Neuromation employs blockchain to train neural networks based on synthetic datasets designed to help machines recognize real-word images. As demand for machines that can recognize real-world objects grows, Neuromation is using blockchain and synthetic images to build datasets that can ultimately teach robots to recognize objects like pigs or, in the case of its new Chinese partnership, counterfeit products. It a high-demand, emerging sector.
On the company's homepage, a large number touts the number of "labeled synthetic images" that have bee created by its platform. As of writing, that number sits at 39,166,281. Impressive indeed.
But because we snapshot that data several times a day, we noticed that same number was 44,042,788 back on April 23, 2018. The next day, that number dropped to just 16,915,512. Then, a few days later, that number was back up to 44,588,056. Eventually the number of labeled synthetic images the company claims to have created settled back to 37.5 million before reascending.
Note that this all happened right when the Wired writeup was published on April 25, when the startup knew eyes would be on them.
Outside of the strange correction, however, is that when the number is seen over time as a series, it appears that it's not based on something humans would create. In fact, it appears to be rising every day at a fixed number. Before the correction we observed in April, the image count was rising more sharply than it is now. In other words, seen on a macro level like this, it appears to be machine generated on a simple n+1 formula.

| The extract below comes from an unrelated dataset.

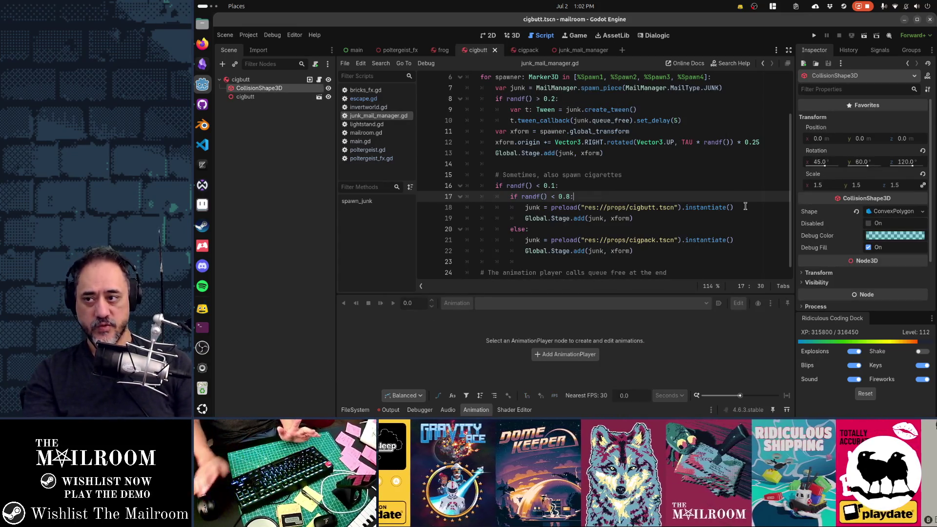
{"action": "left_click", "coordinate": [241, 79]}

Was the April tweak a correction? And do humans create images on a blockchain network at such a steady pace? It's hard to believe that would be the case, and if this is a way for Neuromation to show crypto investors its usage traction over time, it appears something strange is afoot. In fact, it would appear that a computer is generating the numbed based on a predetermined upstick slope and not based on real-world usage numbers.
And if that's the case, some investors may be surprised that the startup in which they're investing is doing something funny with its traction claims.
It's possible that Neuromation didn't count on someone taking a snapshot of their claimed traction over time as we have. If that's also the case, it an explanation would be warranted. Or perhaps the number means something else. In that case, some clarity would also be due.
We reached out to Neuromation for comment and will update this story when (and if) they reply.